Desde que nem eu, nem voce, Putin, Obama, ninguém, exceto Deus, sabe quando a economia dos EUA vai entrar em colapso, em 2016, ou em 2020, os EUA precisa organizar uma guerra já este ano. Eles não vão lutar diretamente, naturalmente (alguém deve tirar as castanhas do fogo para eles). Mas, a guerra deve começar – não há nenhuma outra chance para os EUA se salvarem.
É por isso que estou a dizer que, mais uma vez, nos falta um ano extra. Aconteça o que acontecer com o dólar e a economia dos EUA, o regime de Kiev não tem chance de sobreviver até 2016. Já sobreviveu duas vezes mais do que se deveria razoavelmente contar. A queda da Ucrânia, que se tornou Stalingrado – um lugar simbólico – para os EUA, ou seja, uma derrota lá conduziria à humilhação e ao catastrófico declínio em seu prestígio (muito foi investido pelos Estados Unidos no golpe de Kiev e no apoio ao regime nazista, seus aliados também foram arrastados para a crise profundamente – em geral, muito estava em jogo), bem como à recusa automática da Europa em continuar a participar nos empreendimentos americanos. É por isso que Holland e Merkel ajudaram Putin a jogar com o tempo em Minsk-2. A perda da Europa significaria a perda do domínio global e a quebra do sistema financeiro, econômico e político dos EUA, testemunhados por uma humanidade chocada.
Considerando que os Estados bálticos limítrofes estão prontos para compartilhar o destino da Ucrânia, que um ‘Maidan’ está sendo preparado para a Bielo-Rússia com a finalidade de obter o envolvimento parcial dos recursos russos, que a Polônia está sendo envolvida mais e mais profundamente em seu apoio a Kiev, que os EUA estão empurrando a Roménia (conjuntamente com a Moldávia) a repetir a ‘façanha’ de Saakashvili, não na Ossétia mas na Transnístria, –todos os elementos da guerra a ser iniciada estão reunidos.
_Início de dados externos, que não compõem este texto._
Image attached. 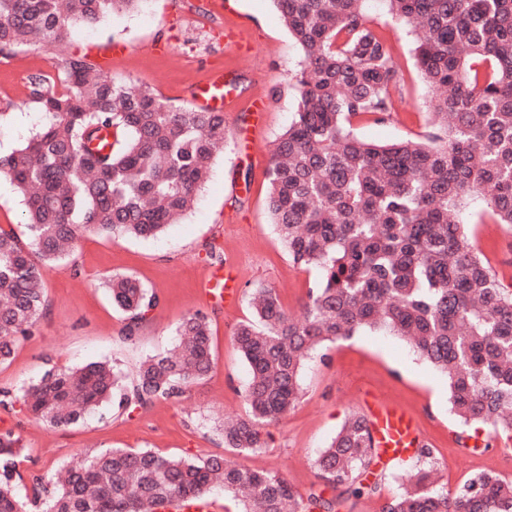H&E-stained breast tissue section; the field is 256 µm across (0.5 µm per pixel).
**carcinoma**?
I'll use <instances>...</instances> for the list:
<instances>
[{
    "label": "carcinoma",
    "mask_w": 512,
    "mask_h": 512,
    "mask_svg": "<svg viewBox=\"0 0 512 512\" xmlns=\"http://www.w3.org/2000/svg\"><path fill=\"white\" fill-rule=\"evenodd\" d=\"M141 0H0V52L39 40L62 45L78 24ZM414 34V59L430 89L431 131L378 144L359 138L352 119L385 120L403 101L404 71L363 0H273L303 51L297 108L273 144L268 207L294 265L318 271L300 315L271 288L252 290L254 319L233 340L249 372L248 411L222 425L224 450L264 448L263 430L301 396L311 355L364 330L405 339L448 380L451 411L512 440V284L504 283L461 222L464 201L480 198L489 219L512 229V0H385ZM48 75L29 81L42 121L18 149L0 154V175L26 205L25 231L0 225V364L45 314L42 270L65 262L85 233L154 237L193 207L216 150L224 113L176 108L148 88L117 83L63 52ZM108 130L112 150L93 141ZM112 305L135 337L159 296L132 275L108 282ZM178 343L142 361L129 386L105 362L49 365L39 381L0 389V407L21 403L51 427L79 423L106 402L145 409L179 401L213 365L210 321L189 314ZM377 453L366 418L350 413L313 466L323 488L302 495L271 470L204 458L112 448L71 462L63 474L33 479L20 498L19 436L0 431V512H151L168 499L204 500L221 489L240 512H338L349 494L373 495ZM422 467L382 512H512V481L471 476L453 494L438 482L428 447Z\"/></svg>",
    "instance_id": "obj_1"
}]
</instances>
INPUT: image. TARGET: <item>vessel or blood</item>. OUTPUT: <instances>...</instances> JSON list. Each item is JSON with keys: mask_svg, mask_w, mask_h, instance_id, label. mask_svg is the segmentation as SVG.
Returning a JSON list of instances; mask_svg holds the SVG:
<instances>
[{"mask_svg": "<svg viewBox=\"0 0 512 512\" xmlns=\"http://www.w3.org/2000/svg\"><path fill=\"white\" fill-rule=\"evenodd\" d=\"M226 84L223 70L210 71L206 82L198 88V105L215 111L223 110ZM200 293L205 300L213 304L231 307L238 300L239 288L232 273H218L202 283ZM361 406L374 445L380 448L383 458L393 460L422 446L421 433L413 416L376 400H362ZM153 512H211V506L203 501L179 498L159 503L154 506Z\"/></svg>", "mask_w": 512, "mask_h": 512, "instance_id": "obj_1", "label": "vessel or blood"}]
</instances>
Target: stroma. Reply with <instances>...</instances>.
<instances>
[{"instance_id":"1","label":"stroma","mask_w":512,"mask_h":512,"mask_svg":"<svg viewBox=\"0 0 512 512\" xmlns=\"http://www.w3.org/2000/svg\"><path fill=\"white\" fill-rule=\"evenodd\" d=\"M213 2L140 0L130 11L73 31L72 51L92 64L108 57L114 43L127 44L128 54L113 60L108 77L144 85L172 105L194 107V91L219 64L234 72L242 88L226 97L228 138L194 209L180 223L155 238L84 236L66 265L44 269L48 309L31 336L20 339L11 360L0 365V388L36 382L50 362L79 366L104 361L130 374L149 355L171 348L177 325L194 312L206 313L211 321L212 369L181 402L159 400L129 415L105 404L69 427L54 428L21 411L0 410V420H8L24 446L18 461L20 492L30 491L33 476L55 472L73 457L112 448H147L192 458L223 452L221 423L225 416L246 409L248 369L233 331L251 316L252 289H274L288 313L297 315L317 276L316 271L293 265L266 203V170L275 139L292 121L291 83L301 51L271 0H231L219 11ZM365 11L384 26L404 67V100L385 121L357 120L353 127L375 143L416 137L427 129L429 90L414 65L412 38L388 14L383 0H365ZM229 24L244 31L250 44L247 57L238 58L232 47L215 38V30ZM157 45L165 46V53H154ZM53 53V48L34 41L0 55V112L9 121L0 134V152L16 149L38 123L39 113L28 99V79L50 70ZM259 95L267 99L268 109L258 123L250 104ZM482 207L481 200H467L463 221L493 271L510 281L512 230L490 221L476 223ZM213 248L237 276L240 296L235 306L214 305L199 293L200 282L216 269L208 257ZM119 273L133 275L160 298L159 307L131 340L122 334L124 316L113 307L106 288L109 277ZM368 393L414 414L449 488L481 471L512 480V443L505 435L480 424L460 425L440 373L401 339L369 333L323 347L303 373L297 406L267 427L266 448L244 457L243 465L278 470L303 494L318 488L315 454ZM461 432L478 443V451L458 442ZM405 466L399 459L377 460L372 478L379 482L380 493L348 498L340 512H381L397 489L394 473Z\"/></svg>"}]
</instances>
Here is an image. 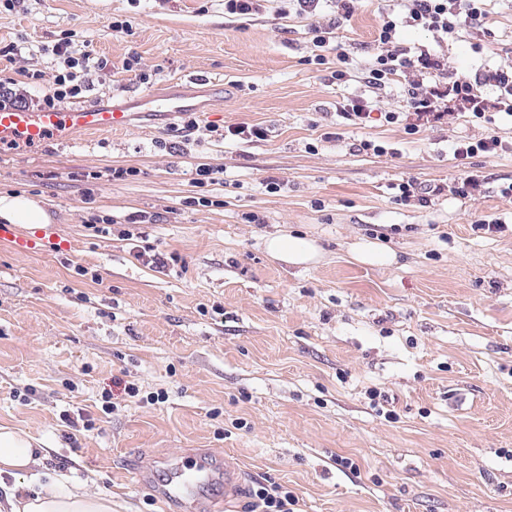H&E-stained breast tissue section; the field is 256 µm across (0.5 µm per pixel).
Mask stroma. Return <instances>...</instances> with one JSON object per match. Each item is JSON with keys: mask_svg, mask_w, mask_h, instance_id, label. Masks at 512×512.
I'll return each mask as SVG.
<instances>
[{"mask_svg": "<svg viewBox=\"0 0 512 512\" xmlns=\"http://www.w3.org/2000/svg\"><path fill=\"white\" fill-rule=\"evenodd\" d=\"M386 0H358L316 64L308 20L267 10L228 16L224 0H22L0 12L11 91L38 106L52 46L73 32L100 67L77 104L166 93L201 78L197 130L135 114L122 134L72 146L0 148V192L42 198L54 216L0 245V426L46 446L49 470L95 475L112 512H163L132 474L136 458L210 448L240 463L244 490L222 512H250L257 484L291 491L293 512H512V152L471 158L483 194L456 193L463 138L512 141V124L467 114L418 121L407 76L371 98L375 119L342 125L340 103L367 94L364 66ZM126 19L125 32L112 29ZM429 46L446 71L512 64V0L483 30ZM356 71L339 81V53ZM399 113L396 123L382 112ZM267 128L266 140H214L211 128ZM383 153L359 150L361 140ZM221 168L196 186L195 169ZM115 168L131 175L115 180ZM438 187L400 200L397 184ZM208 197L209 206L198 205ZM113 220L93 233L92 218ZM289 232L318 263L265 250ZM64 250L44 247L47 238ZM394 254L356 259L359 243ZM169 254L166 268L148 264ZM138 396H129V388ZM164 392L151 404L147 395ZM265 249L271 257L293 266L311 265L320 257L319 247L313 239L288 233L268 237Z\"/></svg>", "mask_w": 512, "mask_h": 512, "instance_id": "obj_1", "label": "stroma"}]
</instances>
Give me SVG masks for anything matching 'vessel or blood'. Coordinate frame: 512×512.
<instances>
[{"instance_id": "1", "label": "vessel or blood", "mask_w": 512, "mask_h": 512, "mask_svg": "<svg viewBox=\"0 0 512 512\" xmlns=\"http://www.w3.org/2000/svg\"><path fill=\"white\" fill-rule=\"evenodd\" d=\"M141 111L175 118L187 106L177 95L145 94L136 101ZM132 114L125 104L106 107L97 104L55 109L0 108V145L49 142L71 144L77 135H116L131 124ZM164 470L165 479L159 488L164 504L180 512H213L207 492L223 485L225 499L235 498L242 486V472L229 456L205 450H190L174 457L142 462L136 476L146 481L156 470Z\"/></svg>"}]
</instances>
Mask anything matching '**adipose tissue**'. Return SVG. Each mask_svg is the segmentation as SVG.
Segmentation results:
<instances>
[{
  "instance_id": "adipose-tissue-1",
  "label": "adipose tissue",
  "mask_w": 512,
  "mask_h": 512,
  "mask_svg": "<svg viewBox=\"0 0 512 512\" xmlns=\"http://www.w3.org/2000/svg\"><path fill=\"white\" fill-rule=\"evenodd\" d=\"M52 218L45 203L26 194H0V223L43 229ZM268 254L293 266L320 257L316 242L286 233L268 237ZM26 431L0 426V512H112V500L89 491L87 484H67L45 476L43 458Z\"/></svg>"
}]
</instances>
Os EUA vão coagir a velha Europa a participar assim que os eventos se desdobrem. O que é importante é ter pelo menos um país-membro da UE oficialmente em guerra com a Rússia.
Uma vez que existem os Bálticos suicidas entre os membros recém adquiridos da UE, a guerra está à nossa porta. Pode não acontecer. Durante os últimos anos, os dirigentes russos colocaram o país fora dessas armadilhas; então, nada parece ser impossível. No entanto, a Rússia nunca, desde 1945, esteve tão perto de uma guerra como hoje.
Precisamos sobreviver neste verão. Depois disso, o perigo da guerra deve-se reduzir. Infelizmente, nós não somos os únicos que sabem disso, e não há realmente nenhum partido da paz em Washington.